---------- DATA ----------

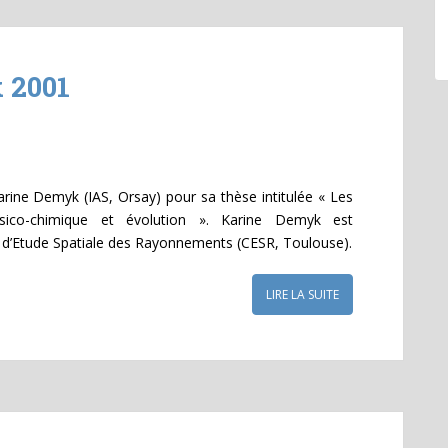
 2001
arine Demyk (IAS, Orsay) pour sa thèse intitulée « Les
physico-chimique et évolution ». Karine Demyk est
 d’Etude Spatiale des Rayonnements (CESR, Toulouse).
LIRE LA SUITE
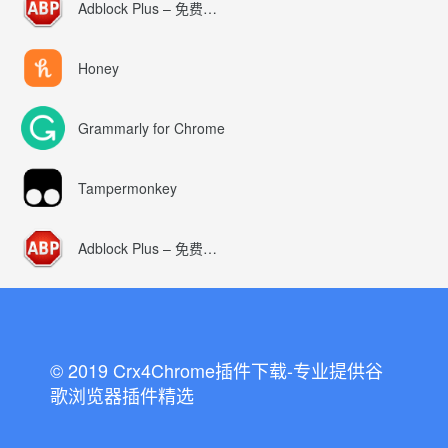
Adblock Plus – 免费的广告拦截器
Honey
Grammarly for Chrome
Tampermonkey
Adblock Plus – 免费的广告拦截器
© 2019 Crx4Chrome插件下载-专业提供谷
歌浏览器插件精选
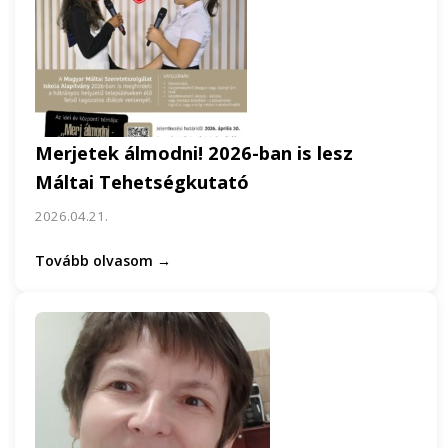
Merjetek álmodni! 2026-ban is lesz
Máltai Tehetségkutató
2026.04.21.
Tovább olvasom →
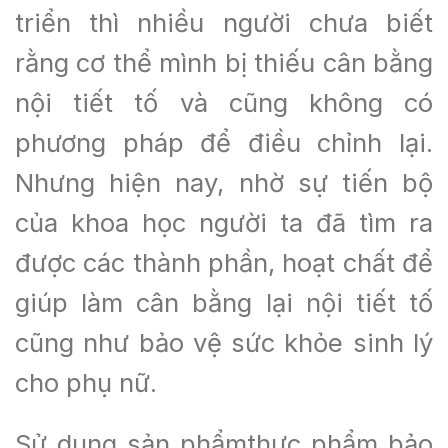
triển thì nhiều người chưa biết
rằng cơ thể mình bị thiếu cân bằng
nội tiết tố và cũng không có
phương pháp để điều chỉnh lại.
Nhưng hiện nay, nhờ sự tiến bộ
của khoa học người ta đã tìm ra
được các thành phần, hoạt chất để
giúp làm cân bằng lại nội tiết tố
cũng như bảo vệ sức khỏe sinh lý
cho phụ nữ.
Sử dụng sản phẩmthực phẩm bảo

----------

**TASK REQUIREMENTS**
Would you repeat the material exactly, keeping out any pictures?

**RESPONSE**
 2001
arine Demyk (IAS, Orsay) pour sa thèse intitulée « Les
physico-chimique et évolution ». Karine Demyk est
 d’Etude Spatiale des Rayonnements (CESR, Toulouse).
LIRE LA SUITE
Adblock Plus – 免费的广告拦截器
Honey
Grammarly for Chrome
Tampermonkey
Adblock Plus – 免费的广告拦截器
© 2019 Crx4Chrome插件下载-专业提供谷
歌浏览器插件精选
Merjetek álmodni! 2026-ban is lesz
Máltai Tehetségkutató
2026.04.21.
Tovább olvasom →
triển thì nhiều người chưa biết
rằng cơ thể mình bị thiếu cân bằng
nội tiết tố và cũng không có
phương pháp để điều chỉnh lại.
Nhưng hiện nay, nhờ sự tiến bộ
của khoa học người ta đã tìm ra
được các thành phần, hoạt chất để
giúp làm cân bằng lại nội tiết tố
cũng như bảo vệ sức khỏe sinh lý
cho phụ nữ.
Sử dụng sản phẩmthực phẩm bảo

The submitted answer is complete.